Short problem
Rewrite the rows from the one containing "name author: (Sw.) R.C. Moran et al." through the end of the rows as a numbered list, leaving out blank lines and pictures.
Begin Source material
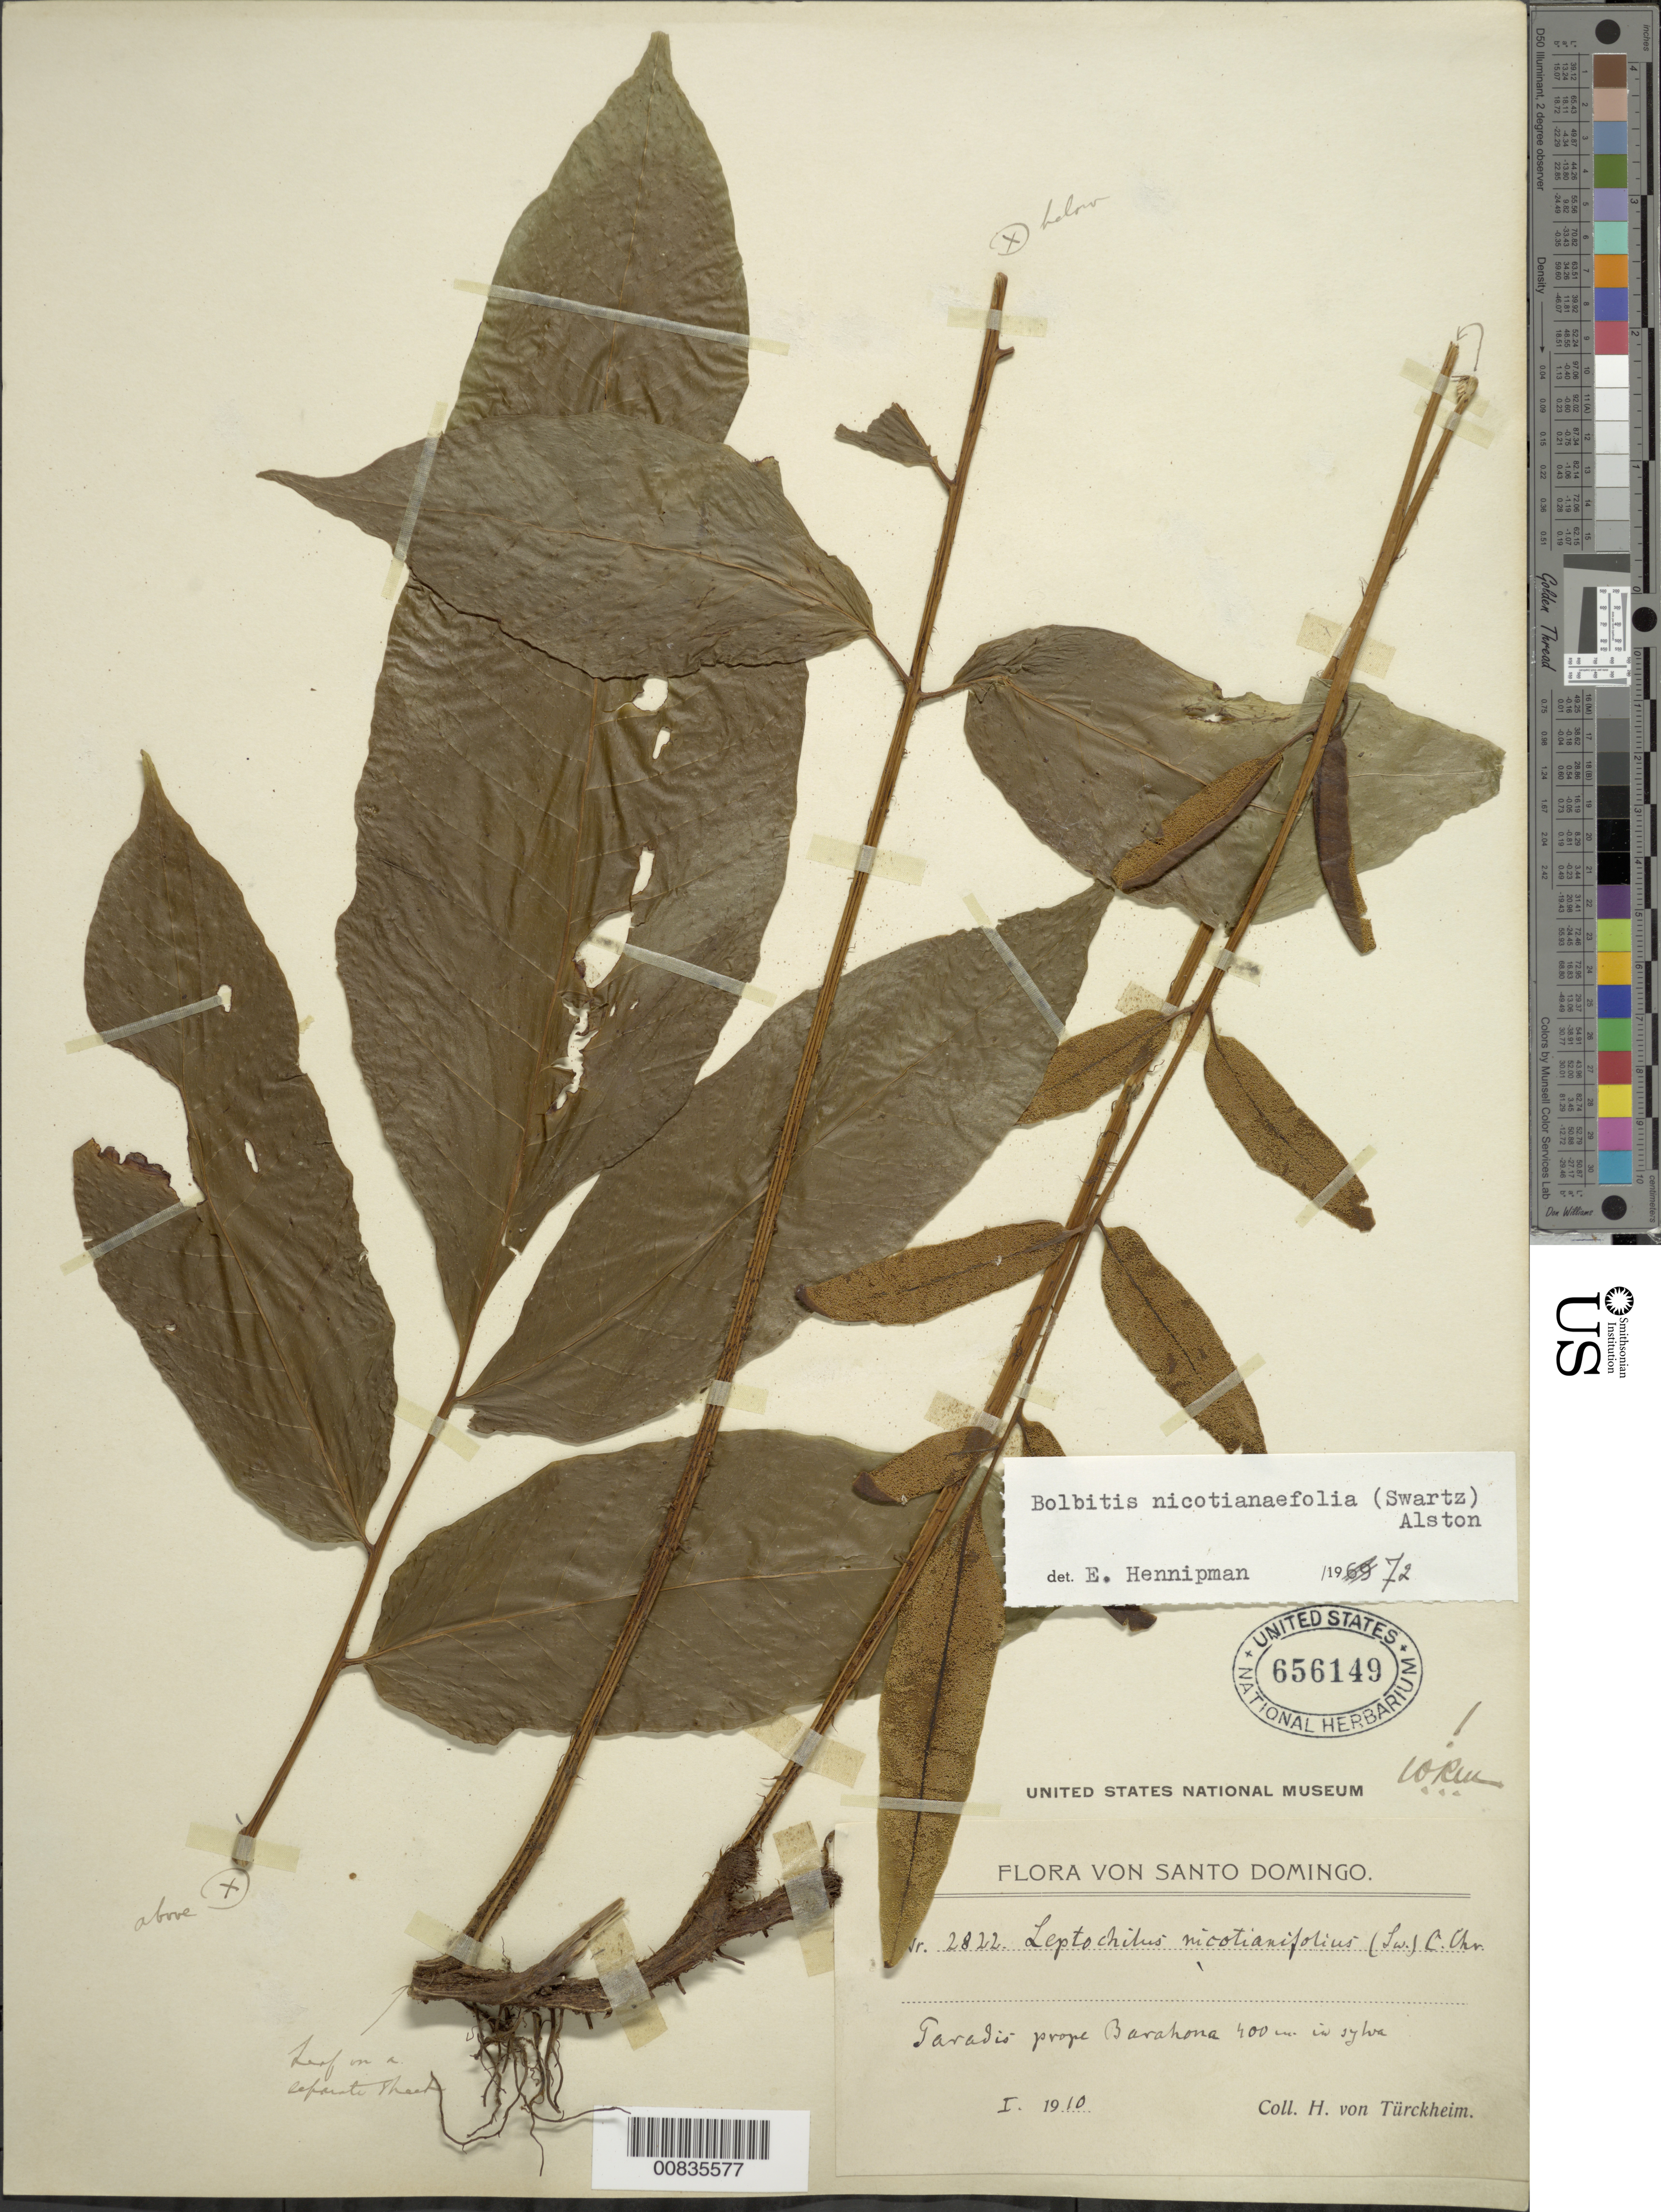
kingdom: Plantae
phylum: Tracheophyta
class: Polypodiopsida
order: Polypodiales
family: Dryopteridaceae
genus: Mickelia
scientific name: Mickelia nicotianifolia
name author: (Sw.) R.C. Moran et al.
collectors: H. von Türckheim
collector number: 2822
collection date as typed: Jan 1910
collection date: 1910-01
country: Dominican Republic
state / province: Barahona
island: Hispaniola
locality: Paradis prope Barahona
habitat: In sylva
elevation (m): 400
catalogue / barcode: US 656149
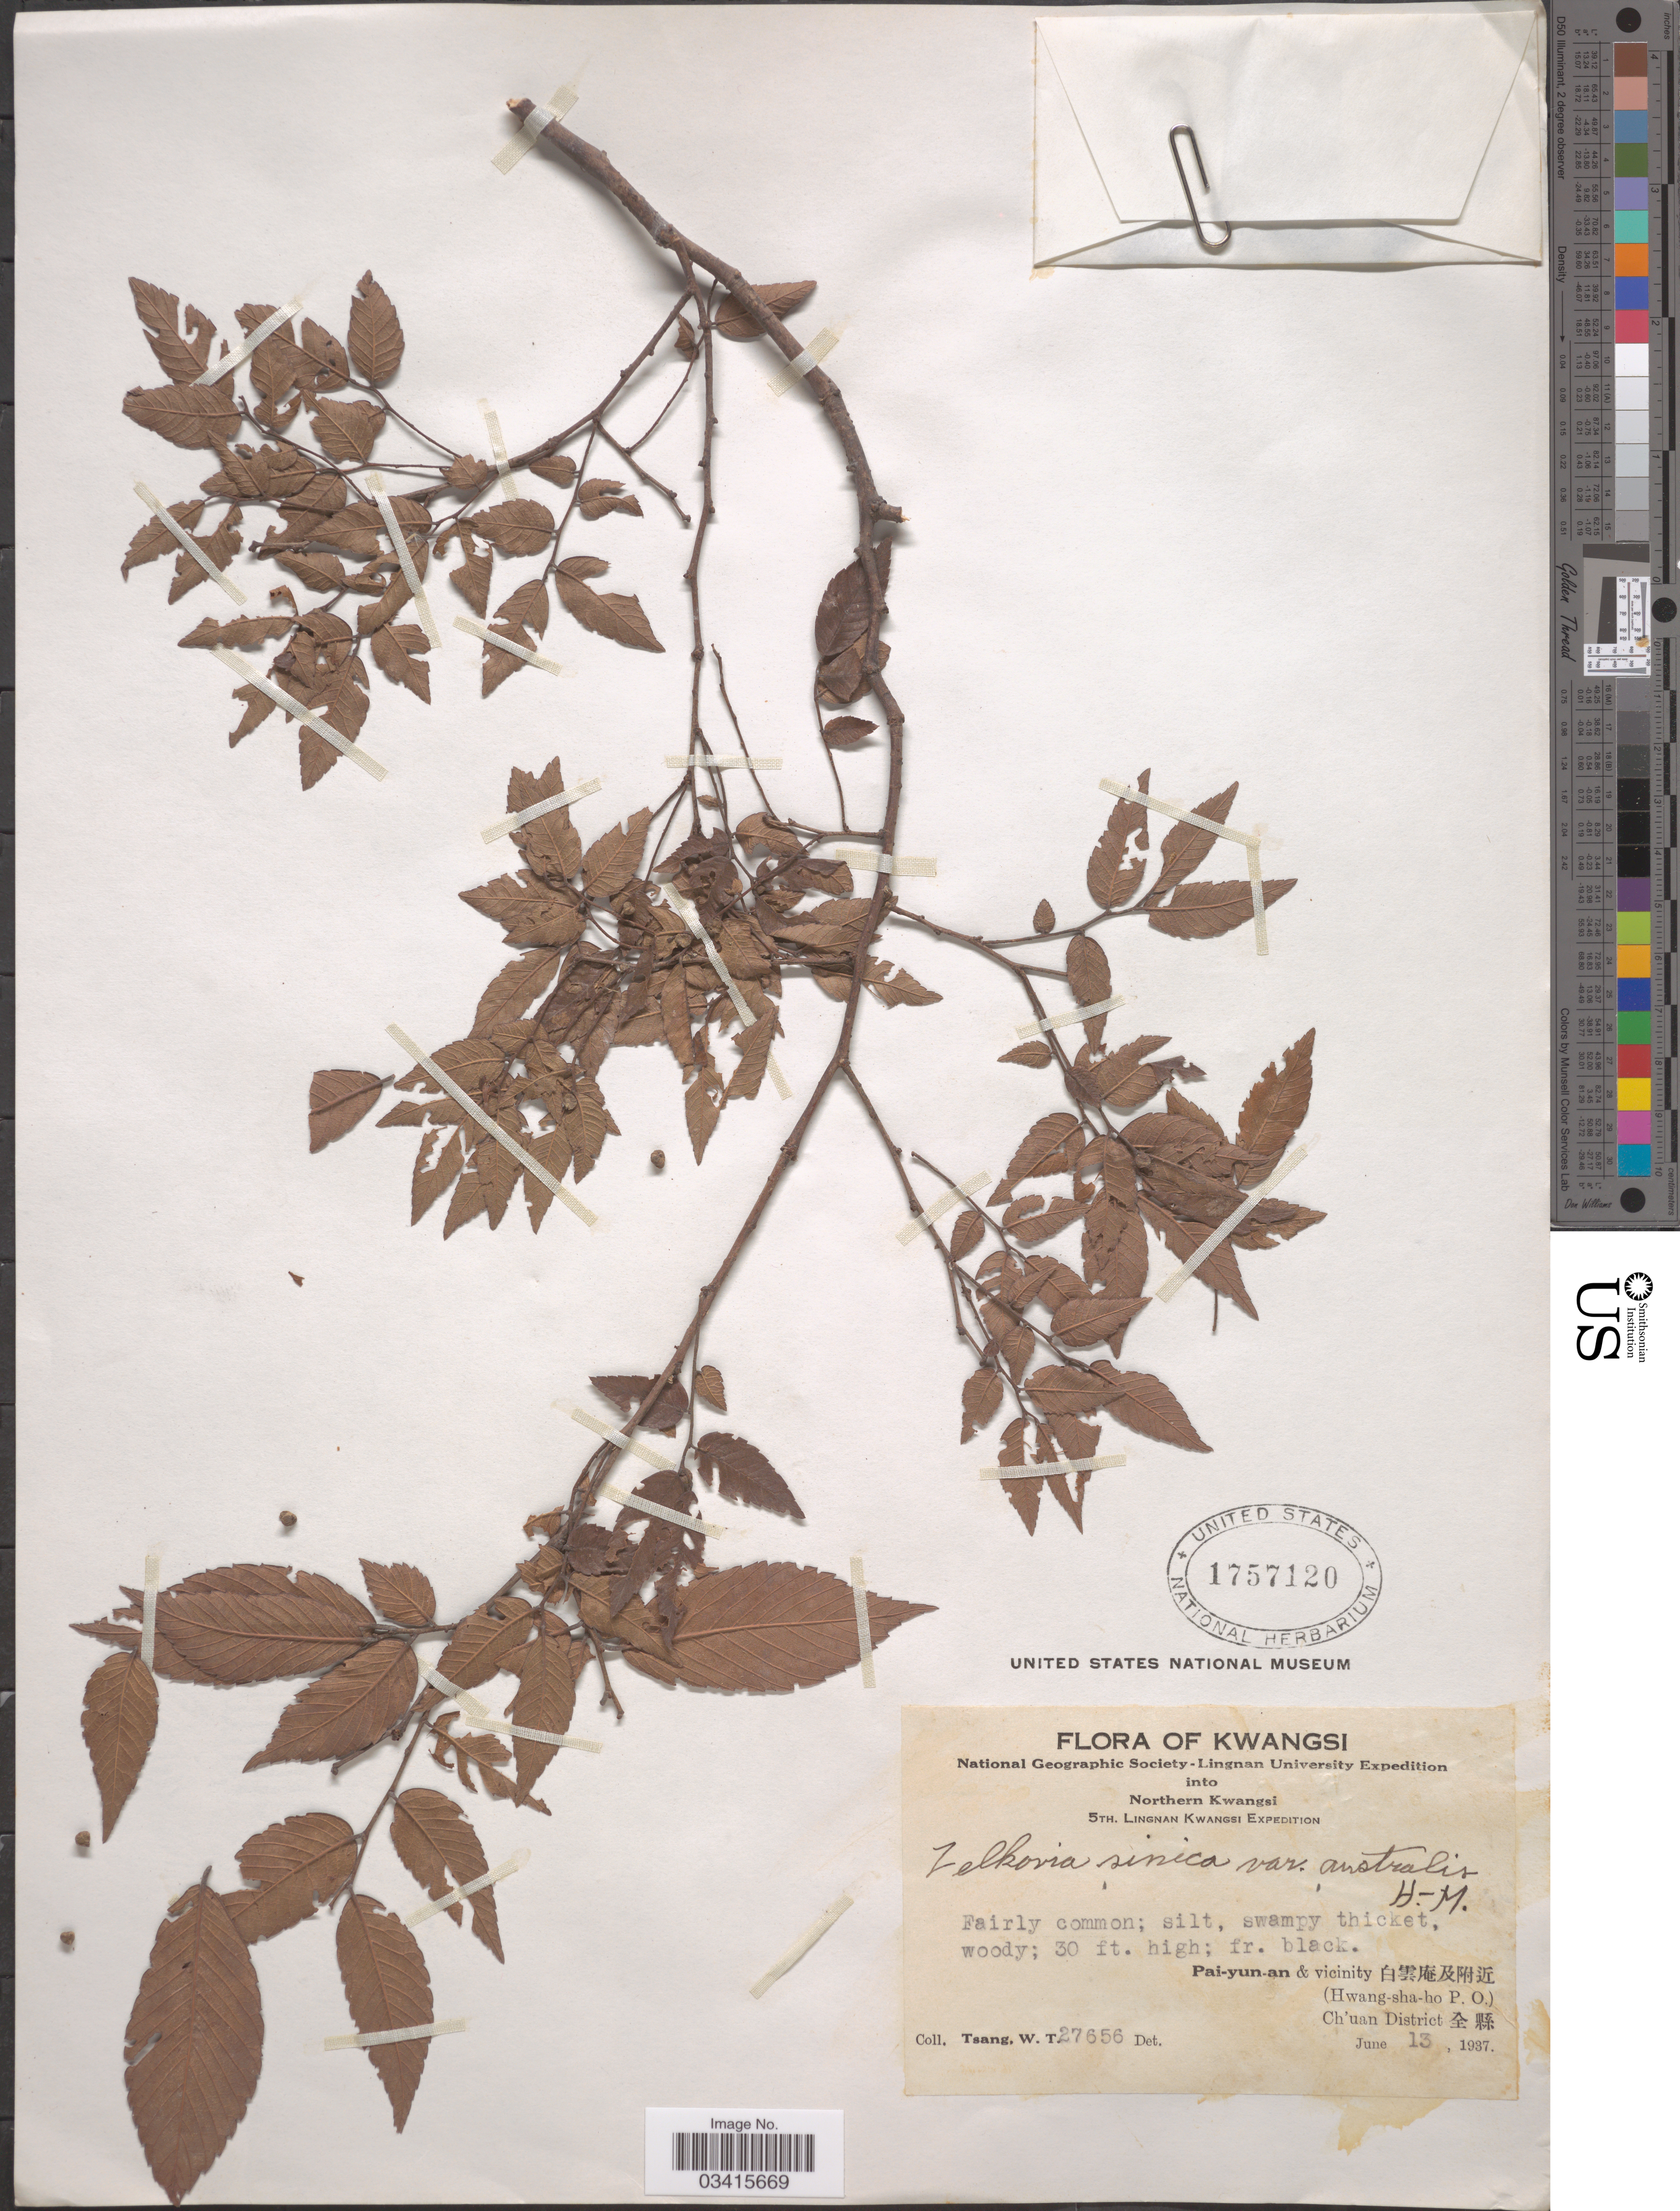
End Source material
Task output
1. name author: (Sw.) R.C. Moran et al.
2. collectors: H. von Türckheim
3. collector number: 2822
4. collection date as typed: Jan 1910
5. collection date: 1910-01
6. country: Dominican Republic
7. state / province: Barahona
8. island: Hispaniola
9. locality: Paradis prope Barahona
10. habitat: In sylva
11. elevation (m): 400
12. catalogue / barcode: US 656149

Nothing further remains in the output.